▶ **WHAT YOU WILL DO**:
In the data below, count how many lines contain "knee" and give that number by itself.

═══

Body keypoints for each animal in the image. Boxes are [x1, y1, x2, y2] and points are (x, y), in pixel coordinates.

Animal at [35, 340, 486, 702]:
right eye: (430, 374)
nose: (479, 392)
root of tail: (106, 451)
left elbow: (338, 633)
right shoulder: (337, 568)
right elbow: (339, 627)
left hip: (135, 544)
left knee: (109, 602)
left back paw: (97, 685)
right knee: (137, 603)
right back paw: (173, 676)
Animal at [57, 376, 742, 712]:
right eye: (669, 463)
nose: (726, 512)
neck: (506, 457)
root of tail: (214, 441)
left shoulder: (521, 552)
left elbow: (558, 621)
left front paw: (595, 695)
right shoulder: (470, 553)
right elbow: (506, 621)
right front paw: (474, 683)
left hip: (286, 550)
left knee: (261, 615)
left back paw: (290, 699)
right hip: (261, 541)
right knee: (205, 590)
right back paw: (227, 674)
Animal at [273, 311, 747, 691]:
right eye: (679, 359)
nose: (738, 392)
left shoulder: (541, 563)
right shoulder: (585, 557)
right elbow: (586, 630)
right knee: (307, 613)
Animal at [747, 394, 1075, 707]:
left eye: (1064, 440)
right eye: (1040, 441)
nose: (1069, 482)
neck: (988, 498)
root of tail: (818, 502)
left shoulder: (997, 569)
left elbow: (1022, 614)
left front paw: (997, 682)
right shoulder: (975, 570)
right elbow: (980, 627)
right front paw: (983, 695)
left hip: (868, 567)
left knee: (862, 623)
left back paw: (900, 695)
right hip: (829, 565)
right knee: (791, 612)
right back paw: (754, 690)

═══

▶ **ANSWER TO THE PROBLEM**:
7